En una reciente entrevista Calasso notó en nuestra sociedad secular no se admiten ya ceremonias sacrificiales. Todo lo que era rito tiende a ser mero procedimiento. «El sacrificio es algo que se castiga en los códigos. El sacrificio cruel es una operación que la policía impediría, con toda justicia.” Respondiendo a la interpelación de que el terrorismo y sus atentados suicidas se autodenomina como sacrificio, Calasso apunta:

Pero es lo opuesto, porque ahí lo importante es matar. Es una inversión completa del sentido. El sacrificio védico salva, porque es un viaje hacia los dioses, mientras que el asesino suicida, el kamikaze islámico, por ejemplo, hace una ritualización de la destrucción pura. La violencia tiene un significado que va más allá y que se conecta con hechos muy antiguos. La extrañeza de nuestro tiempo es que invierte los hechos originales como lo haría un espejo, lo cual es muy peligroso.

Esta es la diferencia clave. La muerte es inevitable. Sobrevivir de alguna manera u otra es matar, pero está la posibilidad de dedicar la muerte, de hacerla sagrada y transformar incluso al muerto en un acto significativo y hasta numinoso.  En algún momento, los sabios de las Upanishad se dieron cuenta que  no era necesario hacer el sacrificio externo; el caballo podía ser reemplazado por un acto contemplativo; el altar de fuego era la propia interioridad.

Se trata, por supuesto, de un tema espinoso. El Buda mismo condenó el sacrificio; y se le representó como el venado que escapó el poste sacrificial. El jainimo, la tercera gran religión de India, condena toda muerte, todo acto de destrucción, incluso de microorganismos, pues esto genera karma y perpetua el samsara. El hinduismo encontró una especie de solución, pues entendió que era imposible de alguna manera no actuar  -e inevitablemente matar-, no generar karma, sin embargo, se debía actuar pero dedicando el acto a lo divino, primero sacrificando el ego, nunca buscando el beneficio personal. Todos los actos debían de realizarse como un sacrificio, literalmente actos sagrados. Lo principal era realizar ciertos gestos con una cualidad de la atención y decir palabras verdaderas.

Calasso continúa: 

El sacrificio es la cosa más difícil de pensar en el mundo. Si usted encuentra algo más complicado, me avisa, porque no es solamente una cosa de generosidad.
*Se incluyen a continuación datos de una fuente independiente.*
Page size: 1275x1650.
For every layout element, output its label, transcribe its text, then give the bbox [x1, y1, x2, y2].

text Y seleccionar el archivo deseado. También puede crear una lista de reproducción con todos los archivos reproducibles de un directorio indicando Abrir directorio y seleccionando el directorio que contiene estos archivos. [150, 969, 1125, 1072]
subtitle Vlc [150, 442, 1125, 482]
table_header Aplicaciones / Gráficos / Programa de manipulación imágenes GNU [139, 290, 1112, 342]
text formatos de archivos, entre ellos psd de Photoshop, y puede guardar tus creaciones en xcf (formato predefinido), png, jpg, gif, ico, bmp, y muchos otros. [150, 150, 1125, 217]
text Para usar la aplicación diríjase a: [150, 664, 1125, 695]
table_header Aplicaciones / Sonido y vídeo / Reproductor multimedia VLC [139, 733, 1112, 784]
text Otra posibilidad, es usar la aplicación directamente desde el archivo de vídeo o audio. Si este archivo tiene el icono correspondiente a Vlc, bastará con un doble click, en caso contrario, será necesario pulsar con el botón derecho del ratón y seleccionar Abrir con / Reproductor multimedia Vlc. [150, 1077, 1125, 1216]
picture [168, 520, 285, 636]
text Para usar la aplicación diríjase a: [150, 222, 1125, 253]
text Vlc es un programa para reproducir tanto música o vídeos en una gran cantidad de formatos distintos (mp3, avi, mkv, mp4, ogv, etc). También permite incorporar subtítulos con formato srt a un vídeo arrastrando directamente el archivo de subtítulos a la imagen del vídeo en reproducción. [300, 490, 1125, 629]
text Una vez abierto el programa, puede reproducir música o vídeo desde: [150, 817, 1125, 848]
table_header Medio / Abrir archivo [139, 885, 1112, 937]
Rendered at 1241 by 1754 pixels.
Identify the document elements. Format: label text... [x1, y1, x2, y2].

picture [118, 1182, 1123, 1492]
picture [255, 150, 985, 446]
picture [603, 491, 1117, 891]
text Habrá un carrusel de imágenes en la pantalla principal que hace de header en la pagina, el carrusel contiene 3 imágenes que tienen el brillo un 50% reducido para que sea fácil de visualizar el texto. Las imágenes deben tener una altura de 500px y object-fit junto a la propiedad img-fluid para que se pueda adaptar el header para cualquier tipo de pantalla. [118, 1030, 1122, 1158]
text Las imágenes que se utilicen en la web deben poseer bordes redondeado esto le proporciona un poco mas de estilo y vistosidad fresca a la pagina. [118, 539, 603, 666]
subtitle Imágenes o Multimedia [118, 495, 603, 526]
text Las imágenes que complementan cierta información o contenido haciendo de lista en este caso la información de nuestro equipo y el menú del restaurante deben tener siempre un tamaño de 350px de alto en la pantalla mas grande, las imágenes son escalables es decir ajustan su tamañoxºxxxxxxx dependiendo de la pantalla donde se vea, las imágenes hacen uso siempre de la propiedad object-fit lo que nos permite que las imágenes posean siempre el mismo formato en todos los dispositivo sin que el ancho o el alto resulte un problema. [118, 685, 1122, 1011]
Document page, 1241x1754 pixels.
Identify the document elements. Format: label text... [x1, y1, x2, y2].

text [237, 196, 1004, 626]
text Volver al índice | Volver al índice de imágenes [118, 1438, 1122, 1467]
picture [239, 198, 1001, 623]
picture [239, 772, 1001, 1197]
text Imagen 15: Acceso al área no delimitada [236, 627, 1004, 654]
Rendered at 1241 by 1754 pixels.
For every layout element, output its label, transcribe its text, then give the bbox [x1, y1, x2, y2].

Hay un fundamento muy importante en la cacería prehistórica, no en la caza deportiva de hoy, que es una cosa ridícula y horrible. El sacrificio nace de la caza, un proceso que se dio hace 400 mil años más o menos. Es el gran evento de la historia humana, porque el hombre no era un cazador, sino la presa. Y hay un pasaje en el que el hombre empieza a imitar a su asesino. Este es el gran cambio de la historia. En el sentido más vasto, el sacrificio es como un reflejo de este cambio. Por eso hay que matar a los animales repetidamente a través de un rito. Esto se conecta con el hecho de comer carne, porque comerla era algo que tampoco le pertenecía al hombre; se descubrió hace dos millones y medio de años.

El sacrificio en la India védica nace de esta “deuda”, de la conciencia que el ser humano ha matado y otros han muerto para que pudiera nacer —los ancestros y el Progenitor— y por ello debe saldar su deuda, debe balancear sus cheques, como si fuera. Para realizar esto debe de sacrificar sus posesiones, debe de sintonizar la ley de retribución  y resonancia del cosmos—los conceptos de dharma y karma nacen en gran medida en el sacrificio— y finalmente debe sacrificarse a sí mismo. No existe otra solución, si es que quiere, finalmente, él mismo escapar del poste sacrificial, del tablero de los dioses, o del absurdo matadero que es el samsara. Para alcanzar la totalidad, la única satisfacción que no es fuente de su propia caída, debe dar todo lo que tiene.